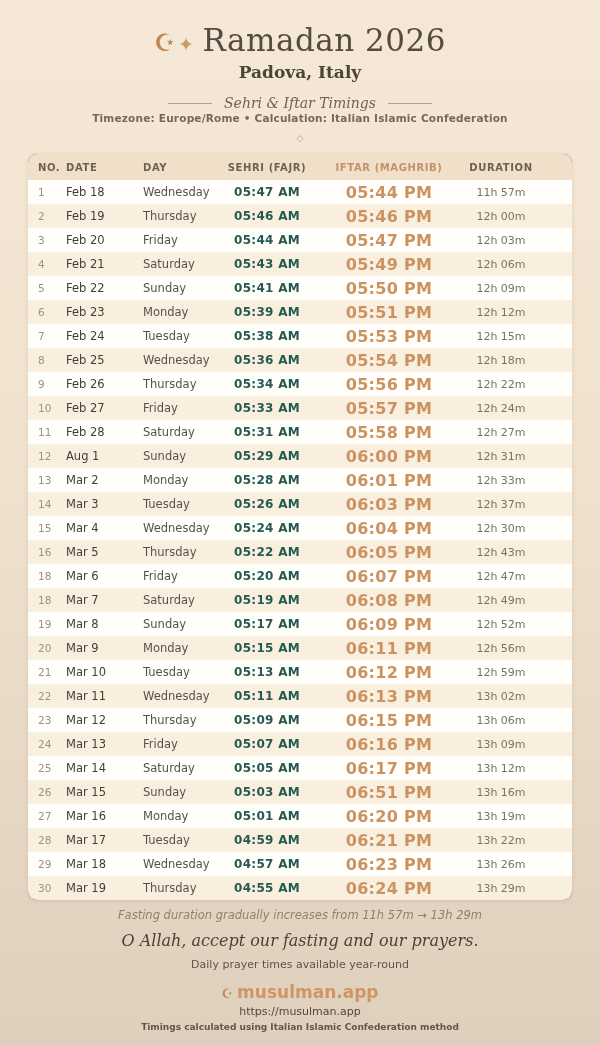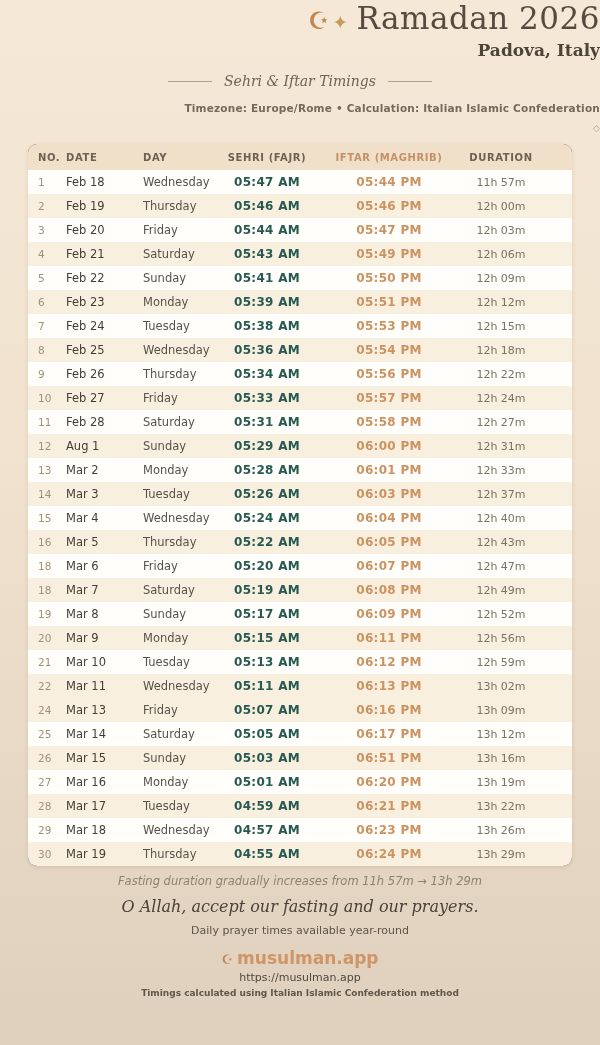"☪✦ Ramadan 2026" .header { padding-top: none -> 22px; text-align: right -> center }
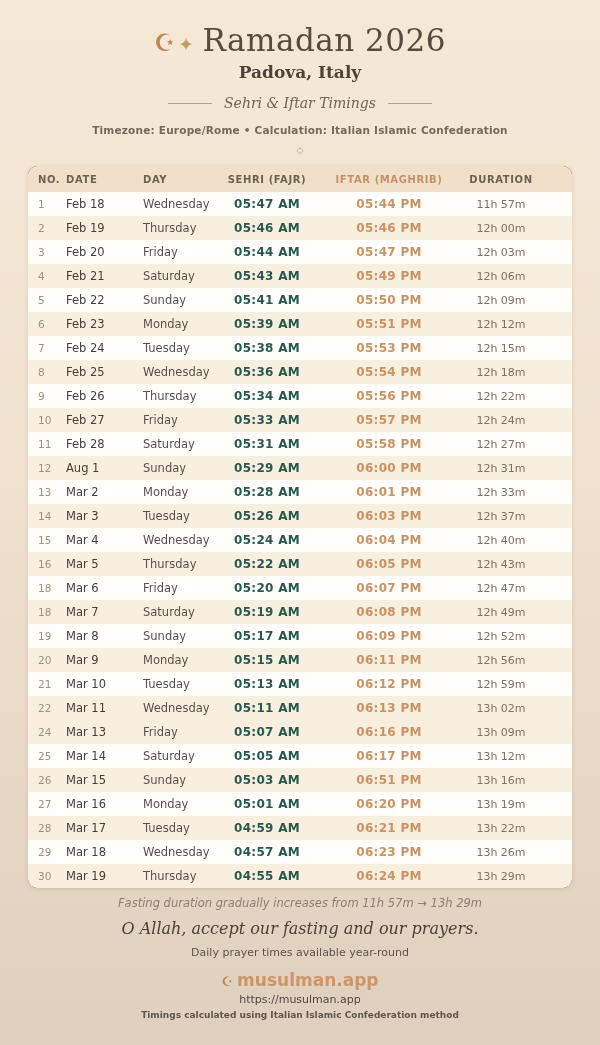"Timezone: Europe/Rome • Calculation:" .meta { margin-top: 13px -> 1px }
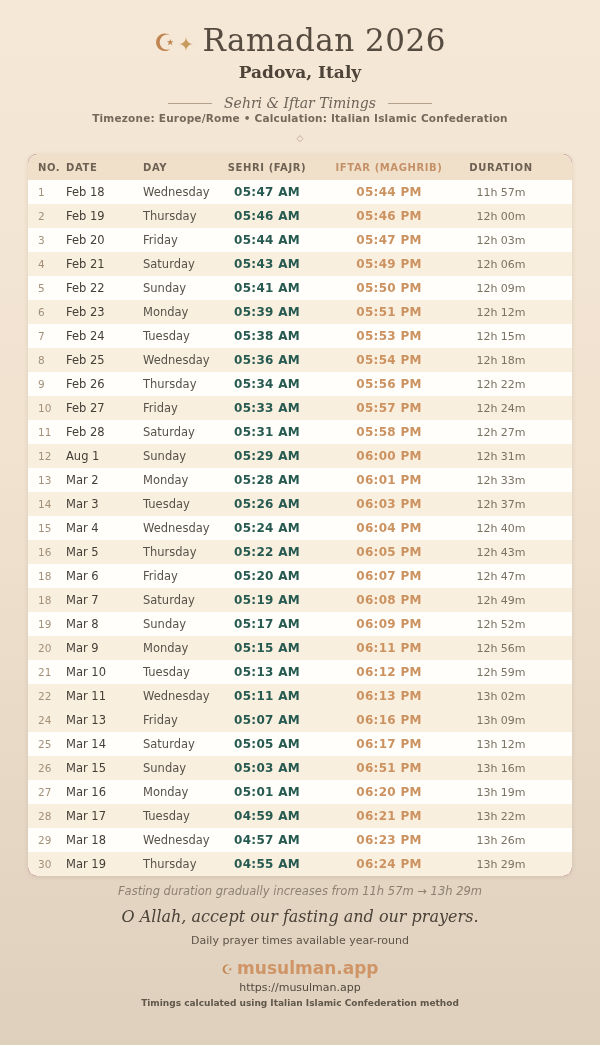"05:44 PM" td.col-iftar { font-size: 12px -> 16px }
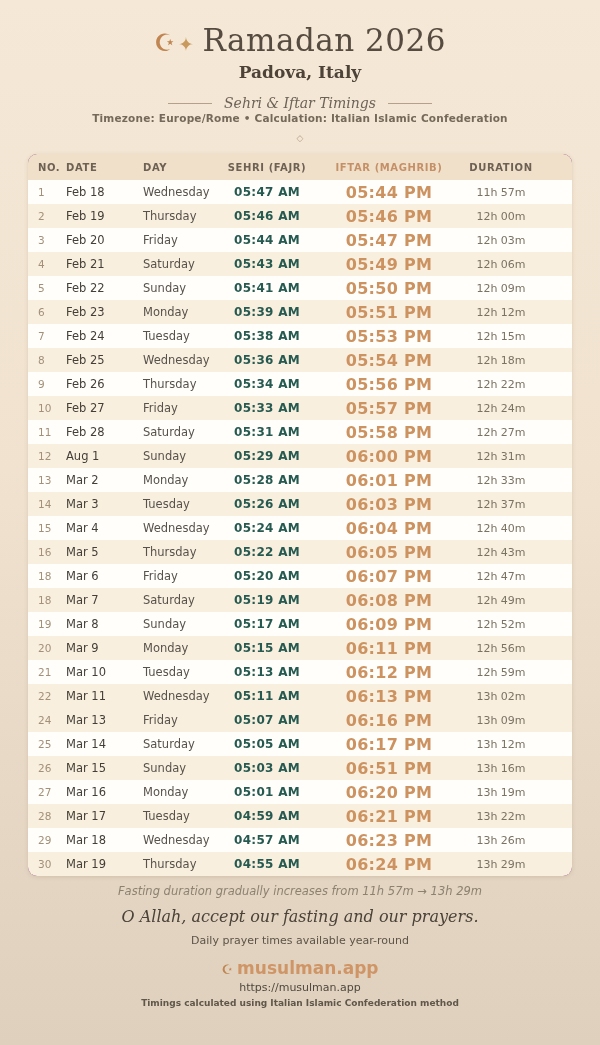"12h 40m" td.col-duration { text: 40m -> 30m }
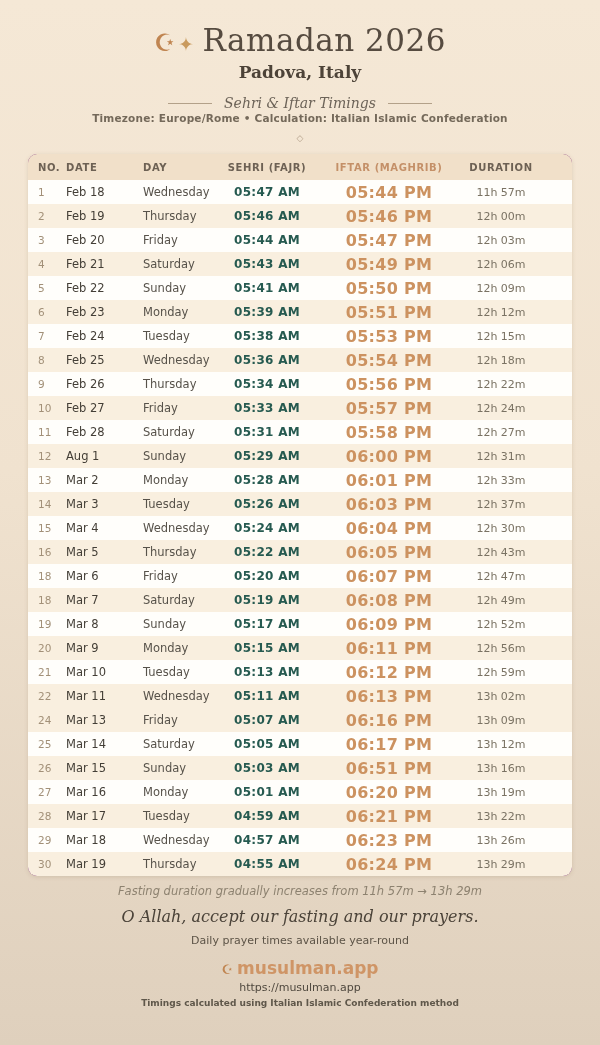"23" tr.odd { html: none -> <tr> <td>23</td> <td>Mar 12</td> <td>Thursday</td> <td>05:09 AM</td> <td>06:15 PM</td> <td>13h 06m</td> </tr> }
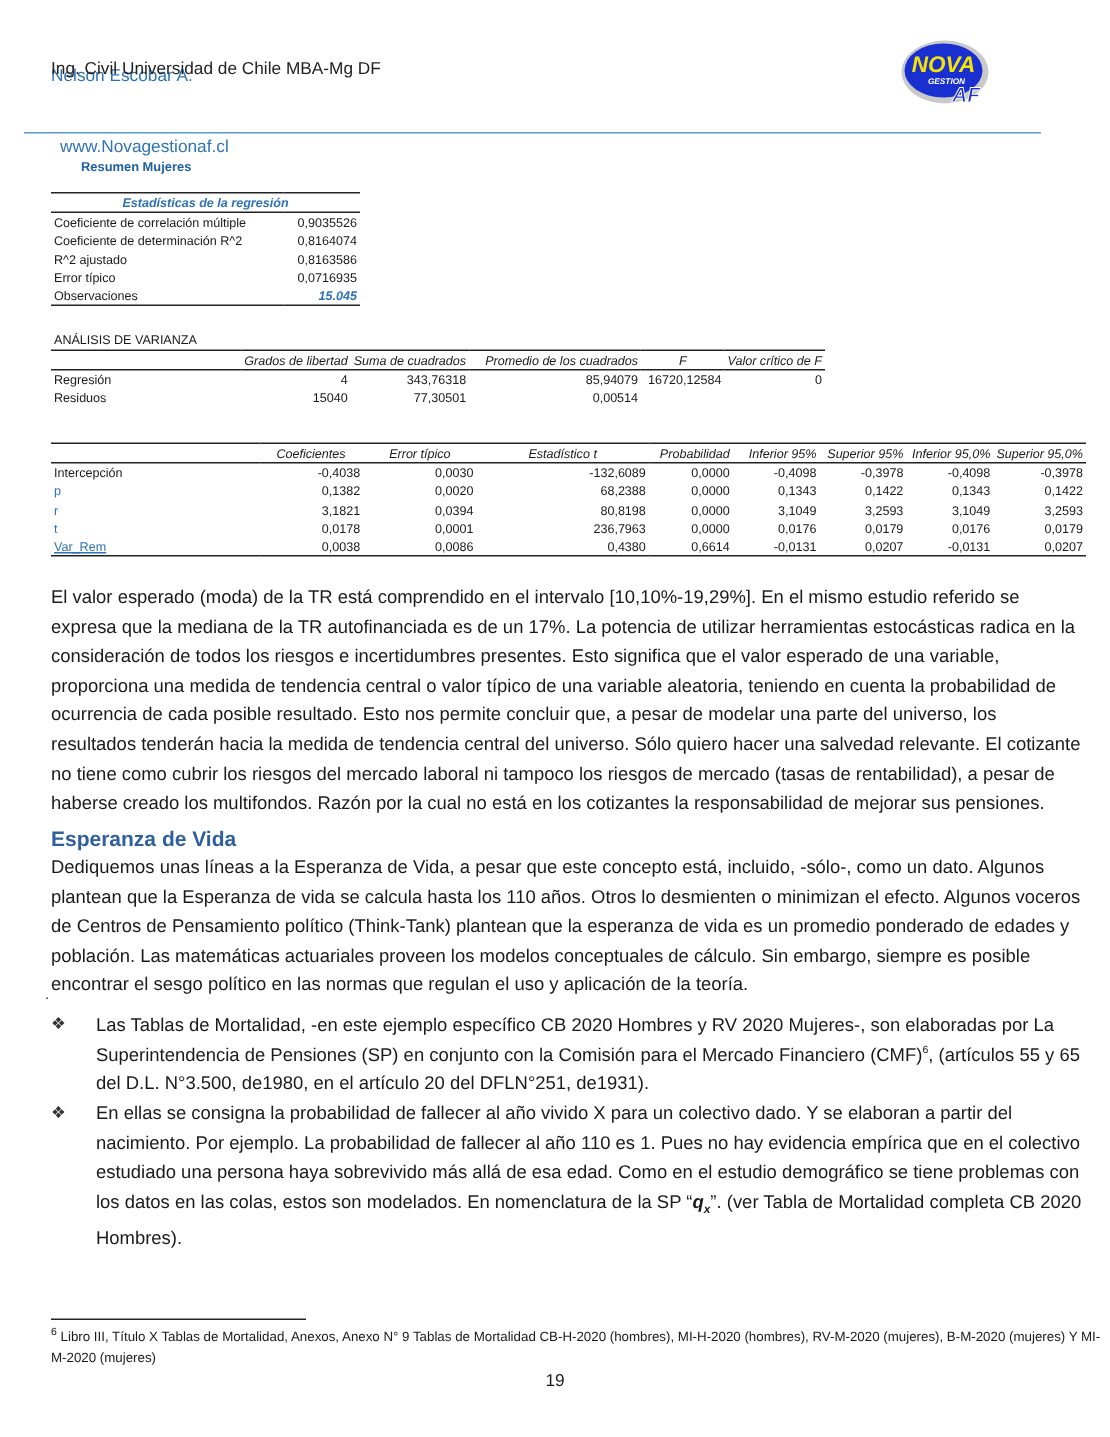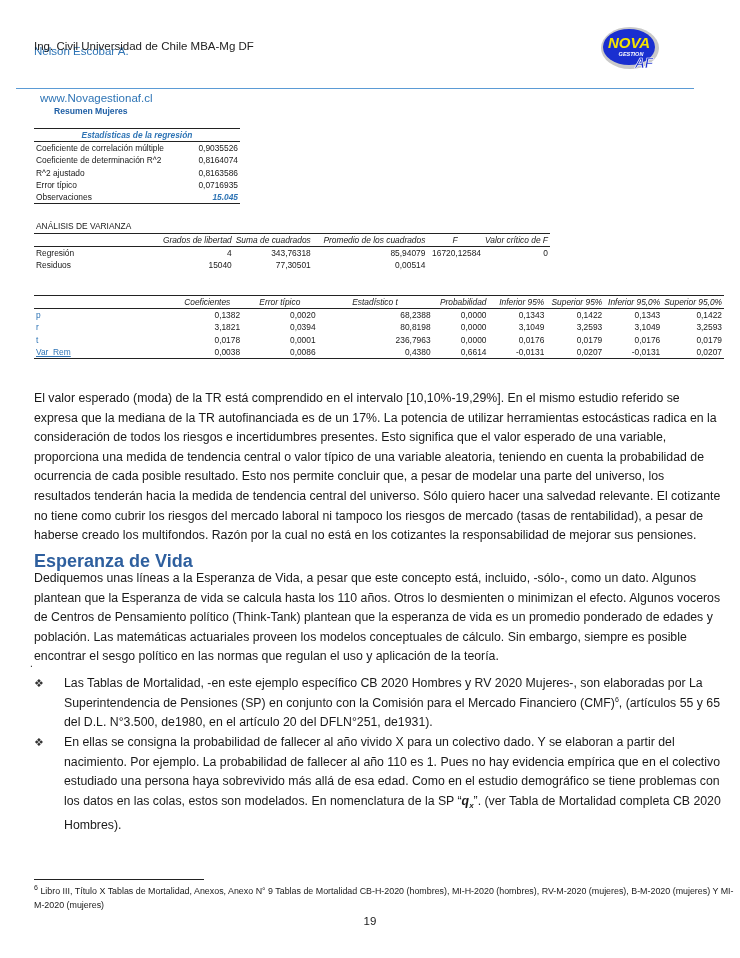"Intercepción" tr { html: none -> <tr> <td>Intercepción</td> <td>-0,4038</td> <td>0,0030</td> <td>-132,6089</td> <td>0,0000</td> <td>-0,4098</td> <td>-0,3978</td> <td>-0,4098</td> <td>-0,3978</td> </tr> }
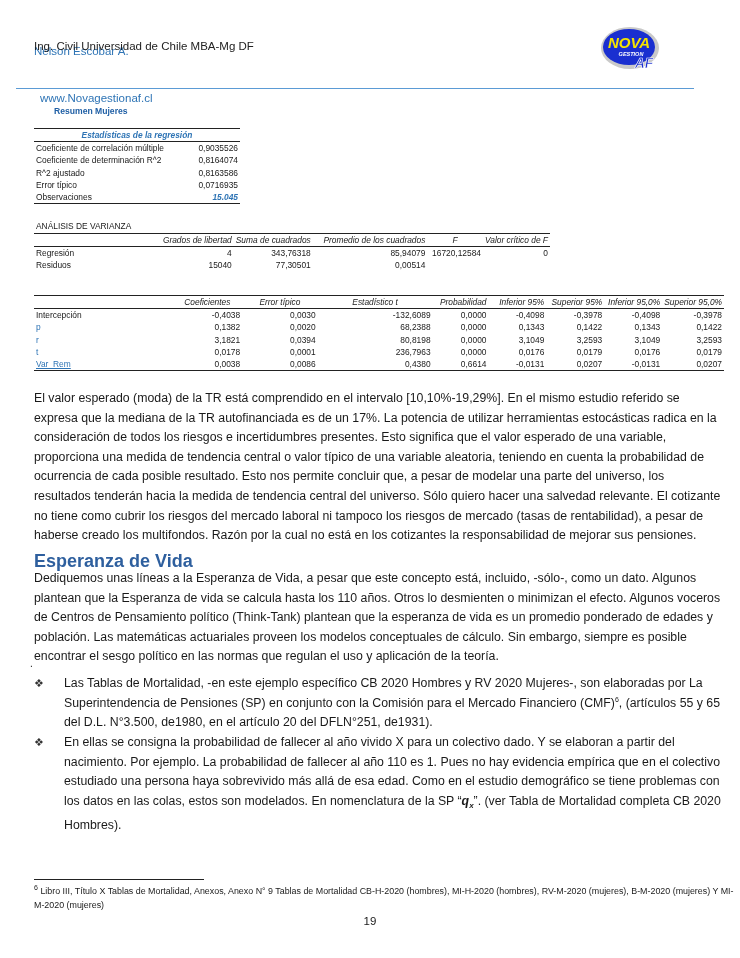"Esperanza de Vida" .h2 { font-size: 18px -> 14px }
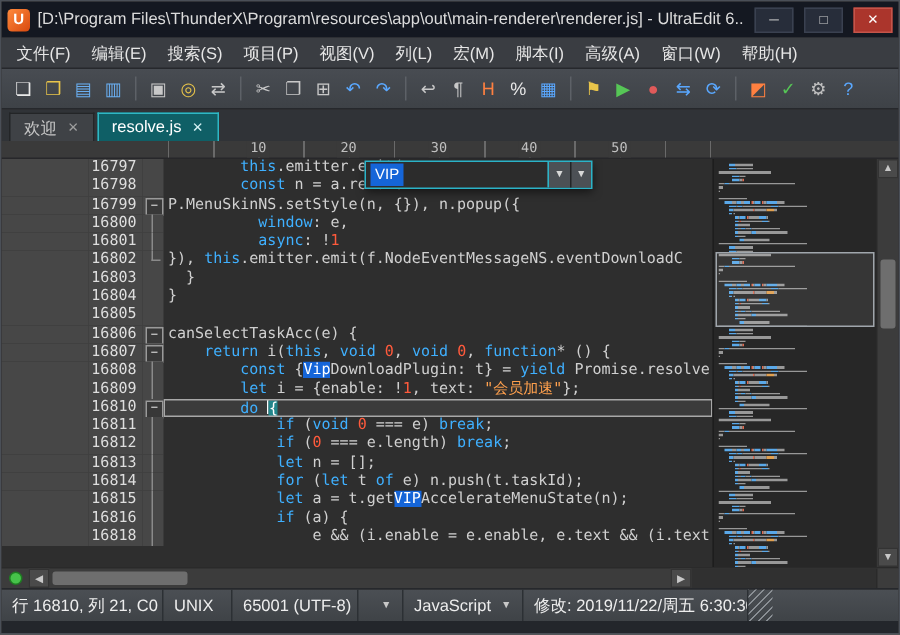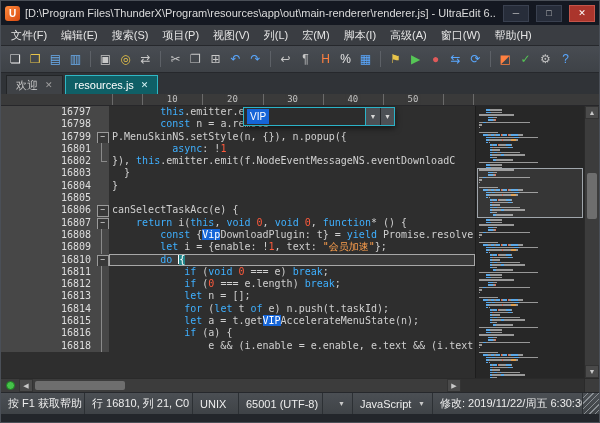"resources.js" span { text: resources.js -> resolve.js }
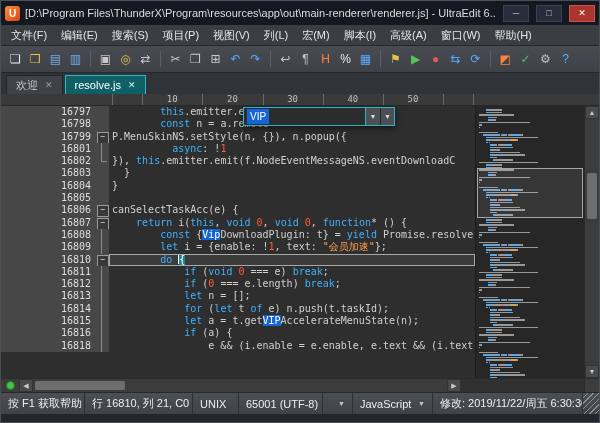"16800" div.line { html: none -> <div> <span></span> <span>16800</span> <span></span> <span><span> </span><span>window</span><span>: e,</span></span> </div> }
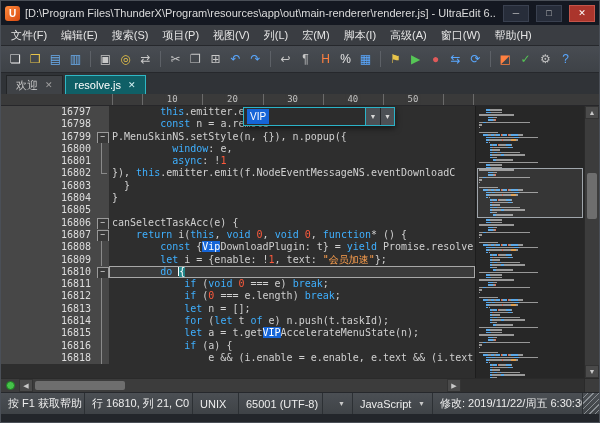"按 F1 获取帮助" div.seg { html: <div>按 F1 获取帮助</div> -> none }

◆ DESCRIPTION OF THE TASK:
All the lines above are to be given again exactly as they read, with the pictures removed.

◆ SOLVED EXERCISE:
"☪✦ Ramadan 2026" .header { padding-top: none -> 22px; text-align: right -> center }
"Timezone: Europe/Rome • Calculation:" .meta { margin-top: 13px -> 1px }
"05:44 PM" td.col-iftar { font-size: 12px -> 16px }
"12h 40m" td.col-duration { text: 40m -> 30m }
"23" tr.odd { html: none -> <tr> <td>23</td> <td>Mar 12</td> <td>Thursday</td> <td>05:09 AM</td> <td>06:15 PM</td> <td>13h 06m</td> </tr> }
"Intercepción" tr { html: none -> <tr> <td>Intercepción</td> <td>-0,4038</td> <td>0,0030</td> <td>-132,6089</td> <td>0,0000</td> <td>-0,4098</td> <td>-0,3978</td> <td>-0,4098</td> <td>-0,3978</td> </tr> }
"Esperanza de Vida" .h2 { font-size: 18px -> 14px }
"resources.js" span { text: resources.js -> resolve.js }
"16800" div.line { html: none -> <div> <span></span> <span>16800</span> <span></span> <span><span> </span><span>window</span><span>: e,</span></span> </div> }
"按 F1 获取帮助" div.seg { html: <div>按 F1 获取帮助</div> -> none }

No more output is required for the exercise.